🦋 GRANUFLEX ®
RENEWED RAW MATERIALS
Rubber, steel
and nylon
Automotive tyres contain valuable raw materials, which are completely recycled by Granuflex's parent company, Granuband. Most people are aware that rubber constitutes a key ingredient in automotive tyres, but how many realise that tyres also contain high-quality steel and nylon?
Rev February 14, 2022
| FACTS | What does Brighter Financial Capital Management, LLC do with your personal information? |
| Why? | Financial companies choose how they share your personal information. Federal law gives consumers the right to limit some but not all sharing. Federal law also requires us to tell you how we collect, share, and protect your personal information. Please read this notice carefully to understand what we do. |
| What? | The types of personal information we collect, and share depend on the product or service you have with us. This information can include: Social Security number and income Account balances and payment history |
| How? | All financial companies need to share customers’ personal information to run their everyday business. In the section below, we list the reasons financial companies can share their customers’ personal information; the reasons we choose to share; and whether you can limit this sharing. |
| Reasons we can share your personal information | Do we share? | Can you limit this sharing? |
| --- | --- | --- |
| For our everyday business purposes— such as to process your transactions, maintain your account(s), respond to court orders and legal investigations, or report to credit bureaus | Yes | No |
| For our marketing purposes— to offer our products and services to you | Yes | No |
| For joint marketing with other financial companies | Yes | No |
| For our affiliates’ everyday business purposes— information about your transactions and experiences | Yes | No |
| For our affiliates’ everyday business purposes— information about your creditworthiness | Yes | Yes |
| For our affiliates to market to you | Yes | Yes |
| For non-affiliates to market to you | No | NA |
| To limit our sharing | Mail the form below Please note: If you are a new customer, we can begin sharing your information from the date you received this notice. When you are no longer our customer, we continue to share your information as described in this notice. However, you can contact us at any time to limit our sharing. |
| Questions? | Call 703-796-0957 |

□ □ □ □

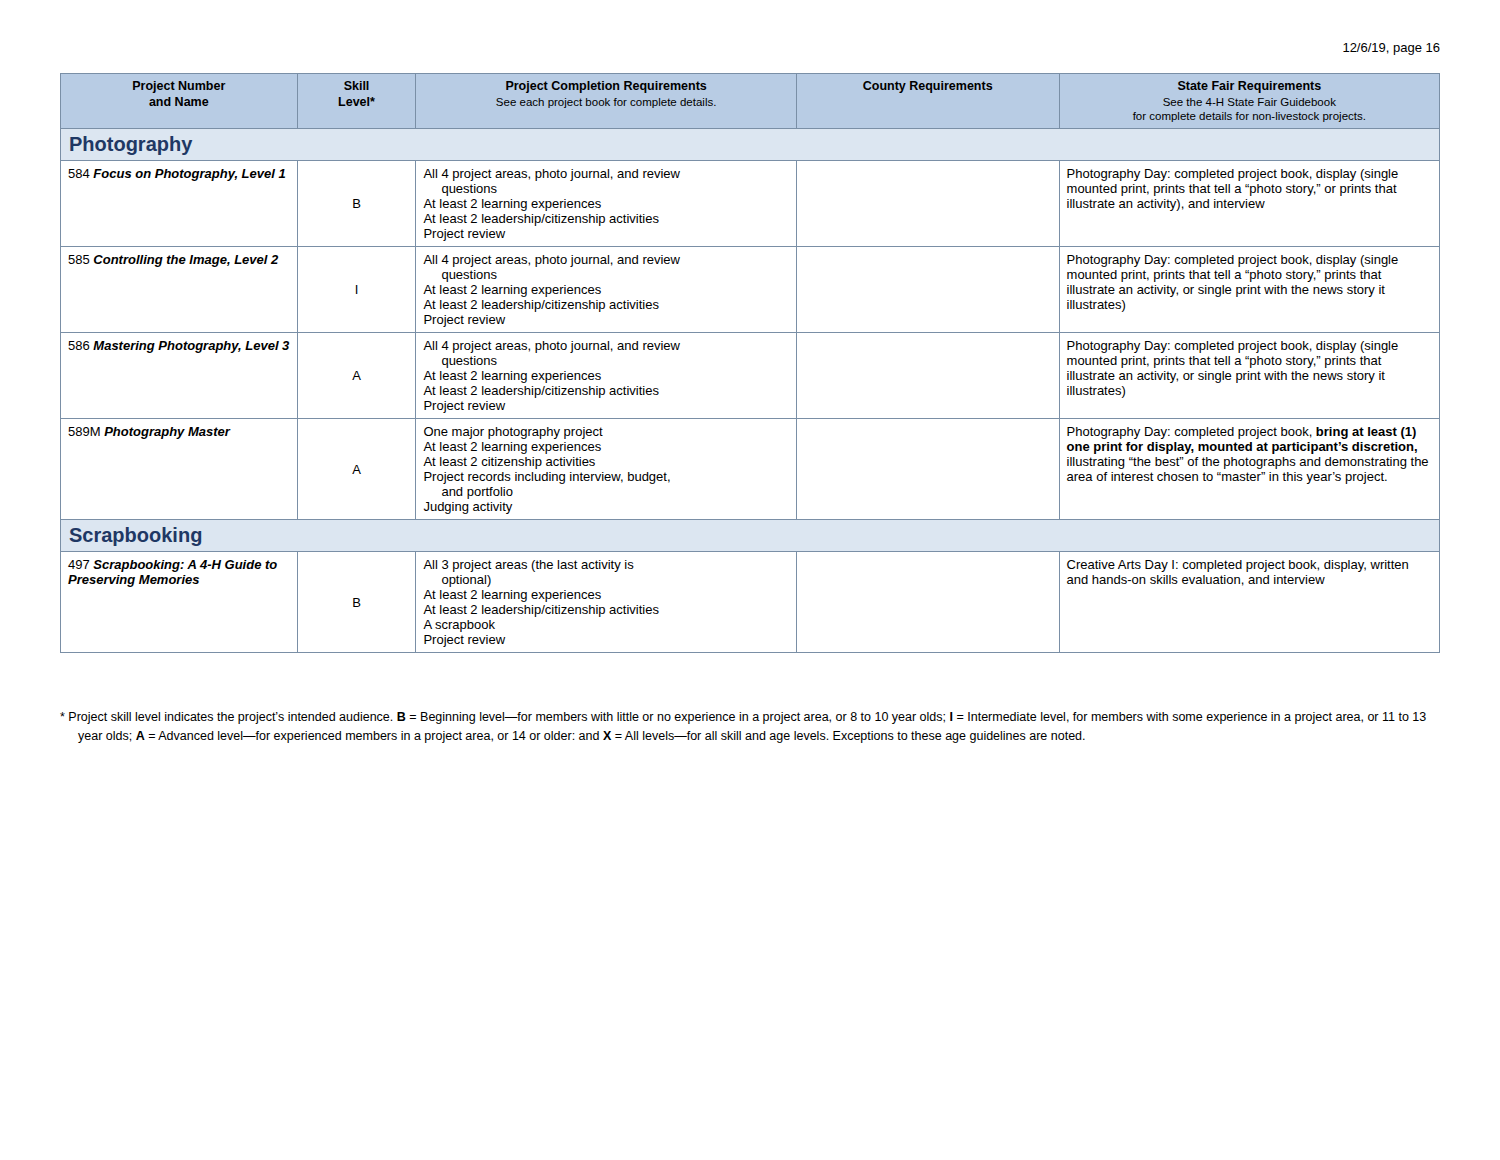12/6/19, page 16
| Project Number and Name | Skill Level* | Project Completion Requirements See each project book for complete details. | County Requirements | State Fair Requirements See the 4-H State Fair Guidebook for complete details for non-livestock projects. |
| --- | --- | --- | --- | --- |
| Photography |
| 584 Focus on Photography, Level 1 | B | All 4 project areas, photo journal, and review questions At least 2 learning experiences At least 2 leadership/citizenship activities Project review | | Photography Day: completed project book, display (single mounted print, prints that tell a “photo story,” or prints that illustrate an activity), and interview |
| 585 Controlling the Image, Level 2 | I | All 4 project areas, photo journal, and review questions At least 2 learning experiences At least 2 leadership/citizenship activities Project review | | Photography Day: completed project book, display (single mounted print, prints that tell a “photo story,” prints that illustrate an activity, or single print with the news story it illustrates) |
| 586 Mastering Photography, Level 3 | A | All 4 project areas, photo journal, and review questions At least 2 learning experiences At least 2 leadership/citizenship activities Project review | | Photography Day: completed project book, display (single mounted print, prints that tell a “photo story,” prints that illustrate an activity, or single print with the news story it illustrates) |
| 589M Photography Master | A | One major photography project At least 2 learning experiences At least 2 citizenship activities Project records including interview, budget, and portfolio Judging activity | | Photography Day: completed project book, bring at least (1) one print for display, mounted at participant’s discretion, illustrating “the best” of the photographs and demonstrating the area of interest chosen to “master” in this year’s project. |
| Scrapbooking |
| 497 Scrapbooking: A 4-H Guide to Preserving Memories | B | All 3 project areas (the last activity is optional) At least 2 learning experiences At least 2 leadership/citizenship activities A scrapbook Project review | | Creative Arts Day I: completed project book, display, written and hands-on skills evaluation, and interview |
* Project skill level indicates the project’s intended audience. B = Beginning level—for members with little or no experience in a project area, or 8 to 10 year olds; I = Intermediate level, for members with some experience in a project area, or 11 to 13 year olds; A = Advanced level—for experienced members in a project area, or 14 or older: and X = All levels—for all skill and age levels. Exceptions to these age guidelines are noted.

□ □ □ □

### What you need to do
Which lines in the records above contain the string "nylon"? Copy them.

### Written reply
and nylon
Automotive tyres contain valuable raw materials, which are completely recycled by Granuflex's parent company, Granuband. Most people are aware that rubber constitutes a key ingredient in automotive tyres, but how many realise that tyres also contain high-quality steel and nylon?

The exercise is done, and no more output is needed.